Gosney predicted many rural hospitals will shutter in the coming years because they are unable to cope with the situation.

For Gosney’s hospital, which treats a rapidly growing population of active baby boomers on Medicaid who need expensive procedures to keep them active and healthy, such as total knee and hip replacements, concerns are mounting that federal reimbursements will fall further from covering costs or won’t cover the procedures at all.

“We’ve all heard the politicians talking about Medicare being bankrupt in 20 years,” Gosney said. “That’s real stuff.”

His advice to locals and the hospital’s plans for the future: “We will continue to do our best to have a terrific hospital, but the best thing people can do is be focused on prevention and try to stay out of the hospital.”

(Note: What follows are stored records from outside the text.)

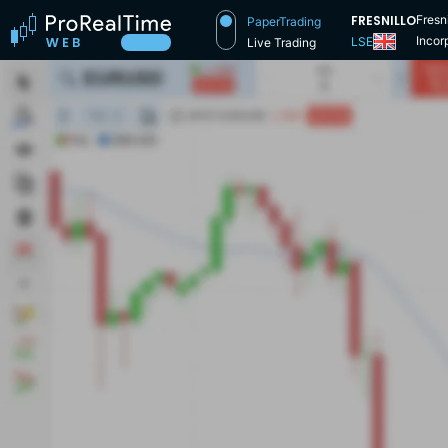
FRESNILLO
Fresn
PaperTrading
Incor
LSE
Live Trading
Stock
secon
and r
reduct
conti
this 
Spann
dimen
limit
count
group
being
share
Fresn
the la
made 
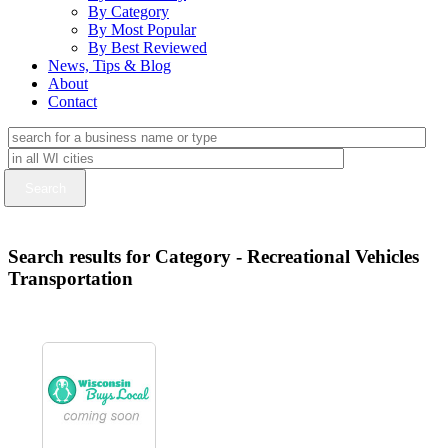
By Category
By Most Popular
By Best Reviewed
News, Tips & Blog
About
Contact
Search results for Category - Recreational Vehicles
Transportation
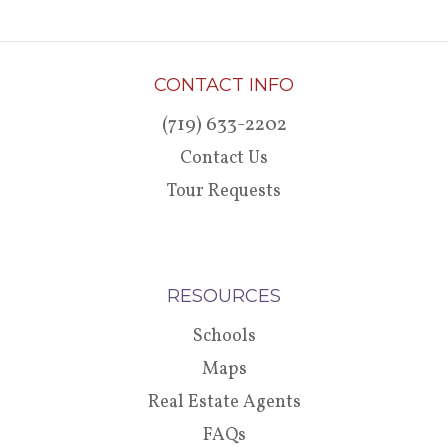
CONTACT INFO
(719) 633-2202
Contact Us
Tour Requests
RESOURCES
Schools
Maps
Real Estate Agents
FAQs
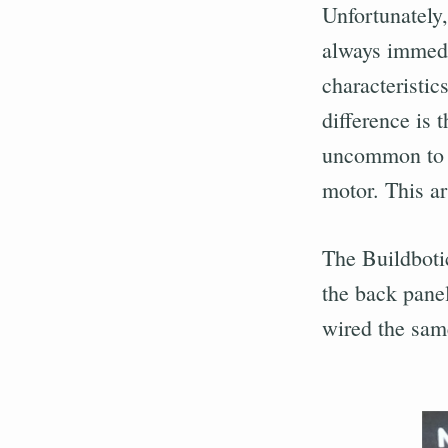
Unfortunately,
always immedi
characteristic
difference is 
uncommon to e
motor. This ar
The Buildboti
the back panel
wired the same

Pedly echoed the need for locals to be focused on prevention, saying it’s important people “take charge of their health,” listen to their doctors, take prescribed medications and generally have healthful lifestyle habits. But he worries less about the impending health care reforms and the future of federal programs.

Pedly thinks the future of Medicare and Medicaid remains in the voters’ hands, and people will not let important benefits and programs be cut.

Also, unlike many hospitals in the nation that will see payments and revenue decline under the new rules because of new policies that will penalize hospitals with lower-quality facilities and services, Mercy likely will see a slight increase, he said.

“We’re in a better position than other hospitals today because of the quality care we provide,” Pedly said.



Colorado Public News contributed to this report.

Mercy Medical Center encourages caring

Caring for the community, Mercy Regional Medical Center executives stress, has been an integral part of the hospital’s mission since it was founded in 1882.
Much of the care it provides is not reimbursed. Today, the hospital not only provides medical services to those who need it and cannot afford to pay, but it also encourages employee volunteerism and donates cash and gifts to local nonprofits and community organizations that promote physical and spiritual health and wellness.
From July 1, 2010, to June 30, 2011, the hospital reports:
$8 million in community benefits were provided, with much of that going to caring for uninsured and under-insured patients.
$3.17 million in charity care was provided.
$4.91 million in indigent care and care for under-insured Medicaid recipients was provided.
$120,000 in non-billed health services were provided communitywide.
$6.7 million in unreimbursed costs associated with treating Medicare patients was absorbed.